Having shifted to green, high-quality development, China is unfolding a landscape where “lucid waters and lush mountains are invaluable assets.”
Through years of persistent efforts, China has seen impressive progress in moving toward a greener economy with measures to improve the industrial structure and maximize the use of clean energy.
The country, for instance, ranks first globally in newly installed wind power capacity and is also a global leader in the production and use of solar energy and hydropower.
Hailing China’s notable achievements in reducing pollution and carbon emissions, van Trotsenburg said the world is looking forward to China’s implementation of its 14th five-year plan.

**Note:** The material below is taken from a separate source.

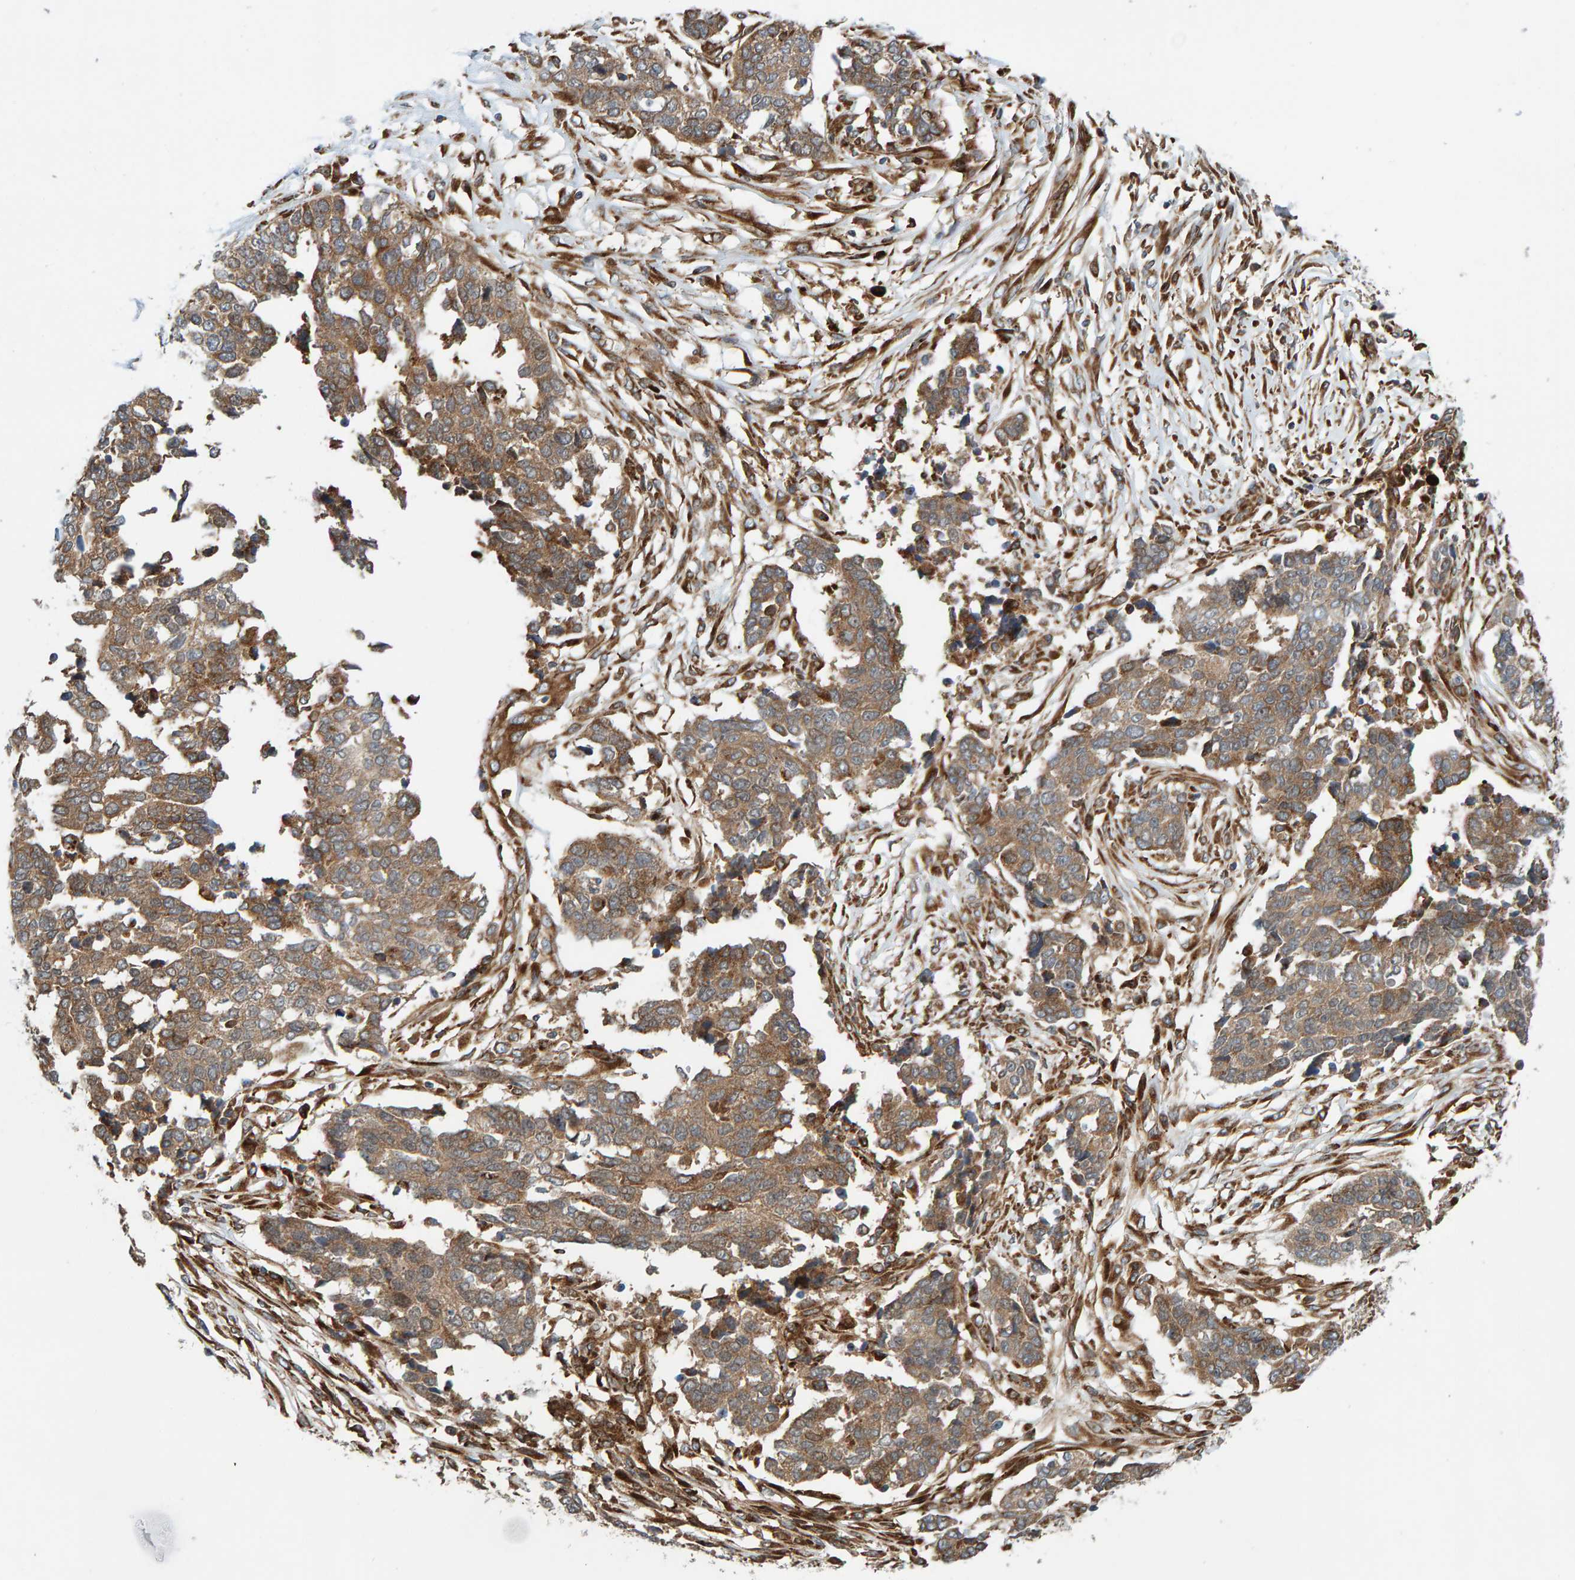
{"staining": {"intensity": "moderate", "quantity": ">75%", "location": "cytoplasmic/membranous"}, "tissue": "ovarian cancer", "cell_type": "Tumor cells", "image_type": "cancer", "snomed": [{"axis": "morphology", "description": "Cystadenocarcinoma, serous, NOS"}, {"axis": "topography", "description": "Ovary"}], "caption": "Serous cystadenocarcinoma (ovarian) was stained to show a protein in brown. There is medium levels of moderate cytoplasmic/membranous staining in approximately >75% of tumor cells. The staining was performed using DAB to visualize the protein expression in brown, while the nuclei were stained in blue with hematoxylin (Magnification: 20x).", "gene": "KIAA0753", "patient": {"sex": "female", "age": 44}}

Amid efforts to peak carbon dioxide emissions by 2030 and achieve carbon neutrality by 2060 as promised, China has set new targets in its development plan to improve the industrial structure and maximize the use of clean energy.
According to the five-year plan, China’s energy consumption per unit of GDP and carbon dioxide emissions per unit of GDP will be reduced by 13.5 percent and 18 percent, respectively, between 2021 and 2025. It also aims to increase the share of non-fossil energy in total energy consumption to around 20 percent.
Amin H. Nasser, president and chief executive officer of Saudi Aramco, said his company’s priorities overlap with China’s in terms of sustainable development.
Aramco’s research center in Beijing is already working with Chinese universities and companies in developing cleaner engine systems, and focusing heavily on using and removing greenhouse gas emissions, said Nasser. He also mentioned technological cooperation in other key areas, including carbon capture, usage and storage, to achieve low carbon ambitions.